CONSTRUCTION : Les lanternes de phares ont été installées sur différentes constructions : tour ronde, tour octogonale, tour tronconique, tour trompette, tour métallique, tripodes métalliques, tourelles métallique ou en bois, tourelles carrées, tourelle ronde, maison simple, bateaux. Les constructions présentent des hauteurs tout à fait variable en fonction de leur position et de leur fonction ; les plus hautes s'élèvent à près de cinquante mètres, les plus modestes à quelques mètres du sol. Ces constructions constituent un grand patrimoine quelque peu laissé à l'abandon par l'administration par manque de crédits. Le service ne peut que rivaliser d'ingéniosité et de talent pour maintenir en état un éclairage côtier exceptionnel.

 

 

 

Le service des phares et balises n'utilise plus aujourd'hui de bateaux phares, certains d'entre eux restent cependant très célèbres.

Pour assurer le ravitaillement des balises non "solarisées", des baliseurs mènent les hommes en mer

 

  La Jument, Eckmühl, Ar Men,... autant de réalisations fantastiques qui passionnent les marins, mais aussi les écrivains et les photographes.

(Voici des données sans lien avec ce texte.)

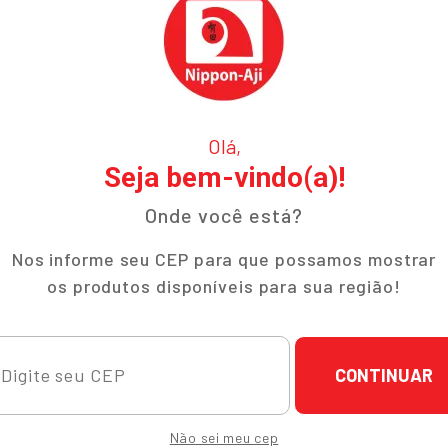
Olá,
Seja bem-vindo(a)!
Onde você está?
Nos informe seu CEP para que possamos mostrar
os produtos disponíveis para sua região!
CONTINUAR
ucional
Ajuda e Suporte
Não sei meu cep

Philip et Guillaume Plisson, Guichard, Gast ont publié des ouvrages remarquables que je vous invite à consulter.

L'ouvrage de référence en la matière reste certainement "Phares" : Histoire du balisage et de l'éclairage des côtes de France, écrit par Jean Christophe Fichou, Noël Le Henaf & Xavier Méval et publié aux éditions Le Chasse marée - ArMen.